A blog formerly known as Bookishness / By Charles Matthews

"Dazzled by so many and such marvelous inventions, the people of Macondo ... became indignant over the living images that the prosperous merchant Bruno Crespi projected in the theater with the lion-head ticket windows, for a character who had died and was buried in one film and for whose misfortune tears had been shed would reappear alive and transformed into an Arab in the next one. The audience, who had paid two cents apiece to share the difficulties of the actors, would not tolerate that outlandish fraud and they broke up the seats. The mayor, at the urging of Bruno Crespi, explained in a proclamation that the cinema was a machine of illusions that did not merit the emotional outbursts of the audience. With that discouraging explanation many ... decided not to return to the movies, considering that they already had too many troubles of their own to weep over the acted-out misfortunes of imaginary beings."
--Gabriel García Márquez, One Hundred Years of Solitude

Sunday, December 2, 2018

The Legend of Drunken Master (Chia-Liang Liu, 1994)

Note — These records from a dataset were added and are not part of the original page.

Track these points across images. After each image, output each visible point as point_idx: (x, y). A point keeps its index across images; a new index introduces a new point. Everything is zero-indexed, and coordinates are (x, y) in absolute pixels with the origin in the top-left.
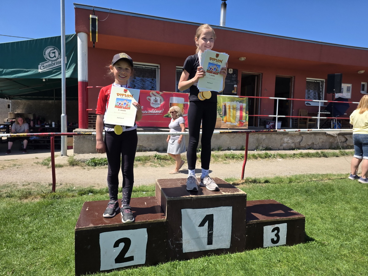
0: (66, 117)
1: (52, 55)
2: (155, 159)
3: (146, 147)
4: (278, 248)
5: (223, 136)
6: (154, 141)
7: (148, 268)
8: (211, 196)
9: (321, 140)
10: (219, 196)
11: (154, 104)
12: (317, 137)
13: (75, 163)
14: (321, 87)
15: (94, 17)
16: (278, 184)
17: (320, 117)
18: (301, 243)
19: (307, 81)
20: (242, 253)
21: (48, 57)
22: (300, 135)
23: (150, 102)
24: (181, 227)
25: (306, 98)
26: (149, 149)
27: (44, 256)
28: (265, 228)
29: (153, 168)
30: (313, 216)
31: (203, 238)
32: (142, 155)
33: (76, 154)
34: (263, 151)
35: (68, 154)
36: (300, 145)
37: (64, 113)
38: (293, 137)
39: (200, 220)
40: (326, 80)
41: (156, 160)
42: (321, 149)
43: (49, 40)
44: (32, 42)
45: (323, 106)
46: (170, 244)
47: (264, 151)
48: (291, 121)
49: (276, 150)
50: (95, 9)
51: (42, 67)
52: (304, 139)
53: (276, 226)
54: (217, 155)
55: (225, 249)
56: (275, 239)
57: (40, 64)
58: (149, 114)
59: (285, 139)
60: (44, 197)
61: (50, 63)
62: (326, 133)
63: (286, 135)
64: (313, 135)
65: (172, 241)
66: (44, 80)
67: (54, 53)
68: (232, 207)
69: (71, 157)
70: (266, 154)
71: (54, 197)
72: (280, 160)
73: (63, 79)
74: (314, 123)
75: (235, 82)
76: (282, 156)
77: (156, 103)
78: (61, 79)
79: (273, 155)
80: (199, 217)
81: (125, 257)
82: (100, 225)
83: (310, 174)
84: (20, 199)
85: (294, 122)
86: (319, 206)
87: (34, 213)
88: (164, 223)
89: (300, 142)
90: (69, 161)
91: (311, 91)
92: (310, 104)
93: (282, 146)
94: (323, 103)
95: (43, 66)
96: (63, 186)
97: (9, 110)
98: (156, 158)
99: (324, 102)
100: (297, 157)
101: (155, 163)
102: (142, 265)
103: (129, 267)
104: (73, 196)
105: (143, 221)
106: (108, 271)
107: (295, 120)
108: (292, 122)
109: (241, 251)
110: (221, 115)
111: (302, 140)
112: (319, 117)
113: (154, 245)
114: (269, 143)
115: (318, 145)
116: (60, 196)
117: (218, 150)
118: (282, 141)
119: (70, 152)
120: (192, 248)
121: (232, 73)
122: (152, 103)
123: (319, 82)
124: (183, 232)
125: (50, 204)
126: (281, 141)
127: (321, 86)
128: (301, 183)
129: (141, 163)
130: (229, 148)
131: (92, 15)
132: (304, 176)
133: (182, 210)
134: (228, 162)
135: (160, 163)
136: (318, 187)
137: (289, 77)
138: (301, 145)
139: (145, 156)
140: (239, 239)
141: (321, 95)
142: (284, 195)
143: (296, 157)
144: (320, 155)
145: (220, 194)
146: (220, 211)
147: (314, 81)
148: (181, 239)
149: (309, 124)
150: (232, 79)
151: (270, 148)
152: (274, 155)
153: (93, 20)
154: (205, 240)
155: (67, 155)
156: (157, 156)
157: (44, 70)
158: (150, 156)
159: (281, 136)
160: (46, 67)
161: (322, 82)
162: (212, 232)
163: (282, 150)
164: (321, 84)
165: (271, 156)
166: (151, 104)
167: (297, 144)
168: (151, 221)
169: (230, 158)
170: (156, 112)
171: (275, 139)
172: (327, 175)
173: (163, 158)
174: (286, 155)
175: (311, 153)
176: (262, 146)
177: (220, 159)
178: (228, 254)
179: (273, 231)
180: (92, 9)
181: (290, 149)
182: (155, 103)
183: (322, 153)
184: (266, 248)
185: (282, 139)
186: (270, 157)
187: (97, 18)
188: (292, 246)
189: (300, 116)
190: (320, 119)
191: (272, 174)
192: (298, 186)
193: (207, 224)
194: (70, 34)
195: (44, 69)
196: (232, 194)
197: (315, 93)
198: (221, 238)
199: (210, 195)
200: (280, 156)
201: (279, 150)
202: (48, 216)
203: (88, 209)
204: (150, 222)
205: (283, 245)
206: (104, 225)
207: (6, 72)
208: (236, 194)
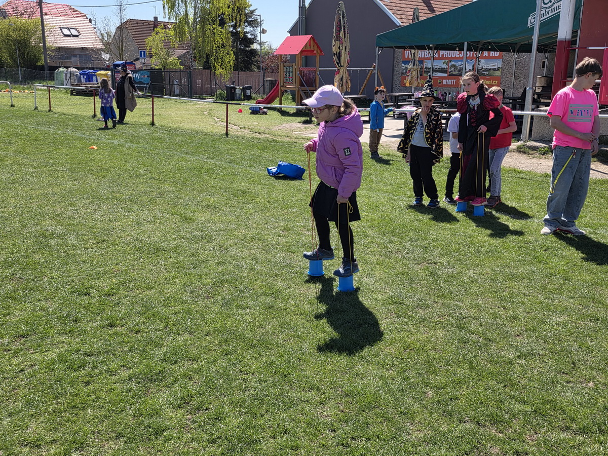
0: (531, 92)
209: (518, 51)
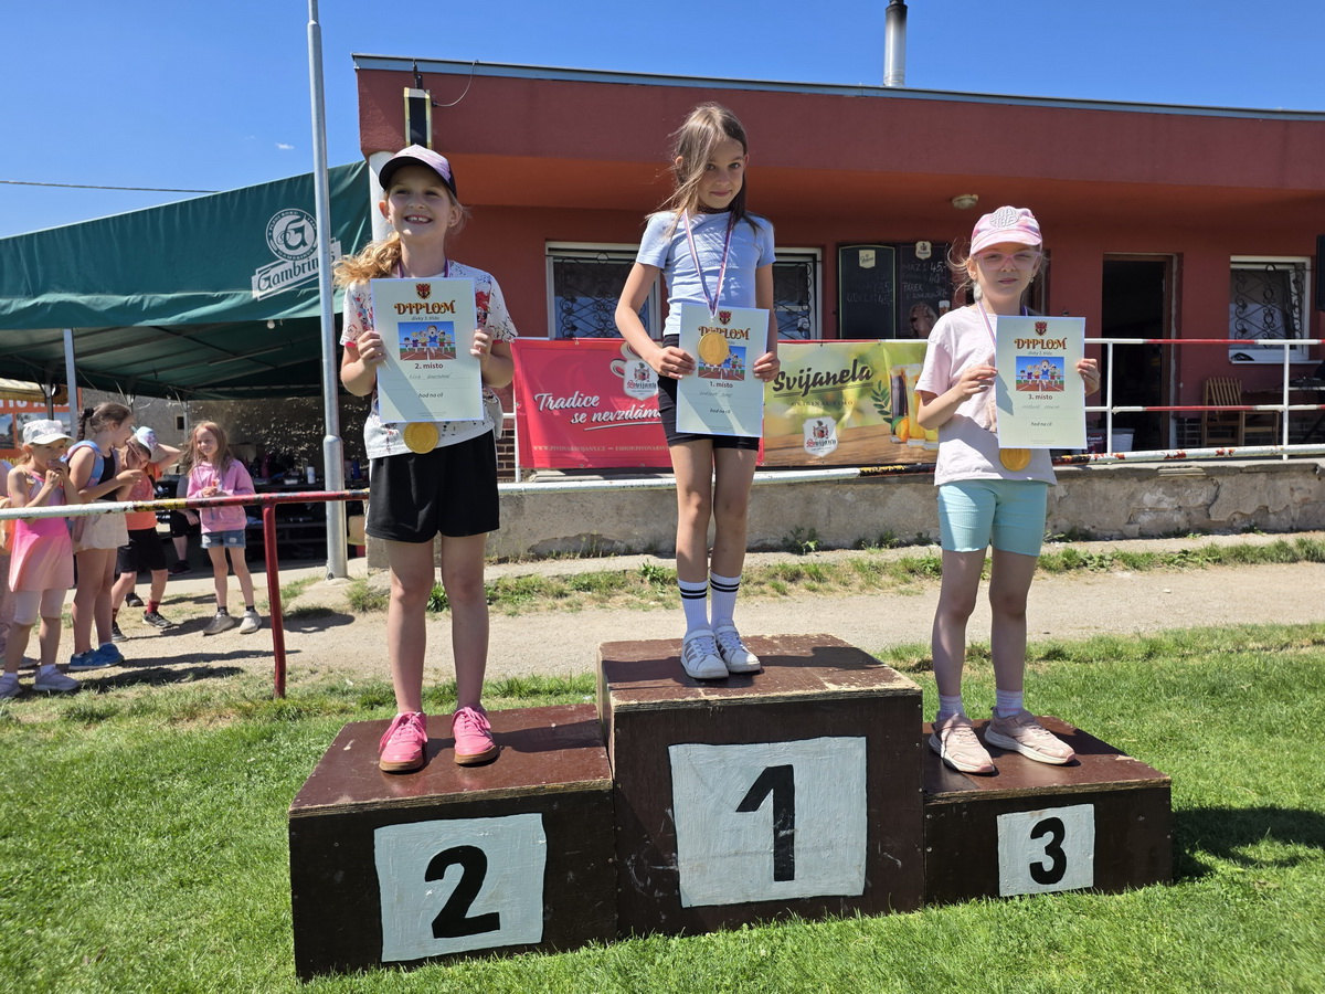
0: (338, 447)
1: (295, 239)
2: (642, 581)
3: (613, 542)
4: (1061, 901)
5: (897, 491)
6: (639, 519)
7: (553, 958)
8: (779, 697)
9: (1298, 496)
10: (814, 696)
11: (637, 385)
12: (1280, 483)
13: (370, 602)
14: (1293, 290)
15: (418, 93)
16: (1100, 663)
17: (1290, 404)
18: (1155, 883)
19: (1233, 271)
20: (911, 916)
21: (283, 248)
22: (1208, 477)
23: (622, 380)
24: (670, 811)
25: (1231, 335)
26: (622, 546)
27: (209, 909)
28: (1004, 821)
29: (633, 613)
30: (1228, 784)
31: (756, 853)
32: (598, 569)
33: (377, 570)
34: (1057, 544)
35: (349, 574)
36: (1209, 516)
37: (331, 434)
38: (1179, 486)
39: (743, 787)
40: (1312, 258)
41: (647, 587)
42: (1298, 531)
43: (283, 189)
44: (228, 200)
45: (1303, 359)
46: (630, 875)
47: (1064, 544)
48: (1173, 425)
49: (1111, 539)
50: (422, 68)
51: (262, 282)
52: (1223, 494)
53: (1049, 813)
54: (874, 564)
55: (845, 897)
56: (1049, 864)
57: (257, 271)
58: (621, 421)
59: (1148, 494)
60: (247, 714)
61: (289, 265)
62: (1316, 465)
63: (1148, 479)
64: (1262, 476)
65: (637, 863)
66: (271, 326)
67: (301, 230)
68: (864, 738)
69: (360, 582)
70: (1070, 555)
71: (280, 712)
72: (1127, 575)
73: (327, 317)
74: (1269, 429)
75: (942, 292)
76: (1133, 563)
77: (645, 382)
78: (319, 318)
79: (1097, 560)
80: (738, 774)
81: (468, 916)
82: (373, 800)
83: (1240, 626)
84: (173, 721)
85: (1187, 432)
86: (1259, 743)
87: (207, 764)
88: (606, 795)
89: (1208, 506)
90: (350, 595)
91: (1252, 307)
92: (1251, 359)
93: (1136, 523)
94: (1306, 351)
95: (266, 279)
96: (318, 677)
97: (183, 434)
98: (648, 577)
99: (1311, 346)
100: (1197, 562)
101: (643, 597)
102: (531, 948)
103: (483, 953)
104: (343, 711)
105: (526, 787)
106: (411, 965)
107: (1190, 421)
108: (1180, 429)
109: (906, 906)
110: (887, 413)
111: (1216, 497)
112: (1285, 407)
113: (571, 874)
114: (1080, 514)
115: (1284, 517)
116: (300, 711)
117: (880, 547)
118: (1134, 504)
119: (358, 567)
120: (718, 890)
121: (929, 256)
122: (631, 384)
123: (1286, 273)
124: (677, 830)
125: (265, 737)
126: (1128, 505)
127: (1292, 285)
128: (1194, 661)
129: (593, 598)
130: (924, 536)
131: (410, 87)
132: (1211, 633)
133: (673, 749)
134: (915, 590)
135: (662, 595)
136: (1266, 674)
137: (1159, 260)
138: (1213, 519)
139: (609, 573)
140: (899, 863)
141: (1294, 318)
142: (1118, 706)
143: (1191, 564)
144: (1294, 555)
145: (817, 691)
146: (817, 753)
147: (1263, 267)
148: (671, 858)
149: (1247, 434)
150: (931, 280)
151: (1087, 531)
152: (1102, 558)
153: (417, 104)
154: (769, 862)
155: (346, 577)
156: (652, 570)
157: (269, 290)
158: (625, 571)
159: (1127, 483)
160: (276, 281)
161: (1296, 270)
162: (789, 832)
163: (1134, 538)
164: (1293, 277)
165: (1088, 562)
166: (626, 385)
167: (1195, 514)
168: (557, 789)
169: (924, 571)
170: (644, 416)
171: (1106, 498)
172: (1312, 627)
173: (673, 578)
174: (1149, 555)
175: (1256, 548)
176: (1055, 527)
177: (886, 579)
178: (854, 917)
179: (1037, 832)
180: (410, 67)
181: (1167, 535)
182: (639, 382)
183: (1302, 544)
184: (1012, 897)
185: (1132, 496)
186: (1086, 564)
187: (427, 97)
188: (1121, 893)
189: (1211, 403)
190: (1290, 411)
191: (1083, 628)
192: (1182, 671)
193: (768, 802)
194: (349, 164)
195: (270, 286)
196: (863, 689)
197: (1272, 316)
198: (824, 855)
199: (778, 694)
200: (1124, 561)
201: (1123, 537)
202: (249, 776)
203: (352, 746)
204: (553, 789)
205: (1081, 890)
206: (388, 799)
207: (152, 305)
208: (879, 691)
209: (134, 393)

Jackie Chan in The Legend of Drunken Master
Wong Fei-hung: Jackie Chan
Wong Kei-ying: Lung Ti
Ling: Anita Mui
Tsang: Felix Wong
Master Fu Wen-Chi: Chia-Liang Liu
John: Ken Lo
Fo Sang: Kar Lok Chin
Henry: Ho-Sung Pak
Tso: Chi-Kwong Chung
Uncle Hing: Yi-Sheng Han
Counterintelligence Officer: Andy Lau

Director: Chia-Liang Liu
Screenplay: Edward Tang, Man-Ming Tong, Kai-Chi Yuen
Cinematography: Tony Cheung, Yiu-Tsou Cheung, Wen Yung Huang, Jingle Ma
Production design: Chong-Sing Ho, Eddie Ma
Film editing: Peter Cheung
Music: Michael Wandmacher, Wei Lap Wu

Jackie Chan is his usual charming whirligig self in Chia-Liang Liu's The Legend of Drunken Master, a movie that kung fu film aficionados take a good deal more seriously than I'm able to do. In 2010 Time critic Richard Corliss placed it on the magazine's list of the 100 greatest movies made since 1923. There are certainly some breathtaking moments of action in it, along with a hilarious performance by Anita Mui as Chan's stepmother -- she was actually almost a decade younger. And I go along with Roger Ebert's comparison of Chan to Buster Keaton, though where Keaton was mostly stillness punctuated by moments of action, Chan is hyperactivity distilled to its essence. Unfortunately, the version of the film shown on Starz is dubbed into English and shorn to fit a different aspect ratio than the original. It also lacks a concluding scene in which Chan's character, Wong Fei-hung, exhibits the effects of drinking methanol, which he does in the climactic fight scene. Apparently it was played for comedy, which the American distributors (perhaps rightly) thought distasteful. If a version of the film closer to the original ever comes around, I'd be happy to give Drunken Master II, which is what its hardcore fans call it, another look.